Could the listing below be returned exactly, with its pictures left out?

- - - - - - -

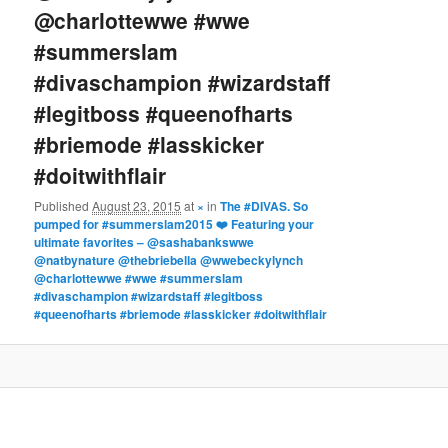
@charlottewwe #wwe
#summerslam
#divaschampion #wizardstaff
#legitboss #queenofharts
#briemode #lasskicker
#doitwithflair
Published
August 23, 2015
at
×
in
The #DIVAS. So
pumped for #summerslam2015 ❤️ Featuring your
ultimate favorites – @sashabankswwe
@natbynature @thebriebella @wwebeckylynch
@charlottewwe #wwe #summerslam
#divaschampion #wizardstaff #legitboss
#queenofharts #briemode #lasskicker #doitwithflair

- - - - - - -

▶ **Solution to this task**:
@charlottewwe #wwe
#summerslam
#divaschampion #wizardstaff
#legitboss #queenofharts
#briemode #lasskicker
#doitwithflair
Published
August 23, 2015
at
×
in
The #DIVAS. So
pumped for #summerslam2015 ❤️ Featuring your
ultimate favorites – @sashabankswwe
@natbynature @thebriebella @wwebeckylynch
@charlottewwe #wwe #summerslam
#divaschampion #wizardstaff #legitboss
#queenofharts #briemode #lasskicker #doitwithflair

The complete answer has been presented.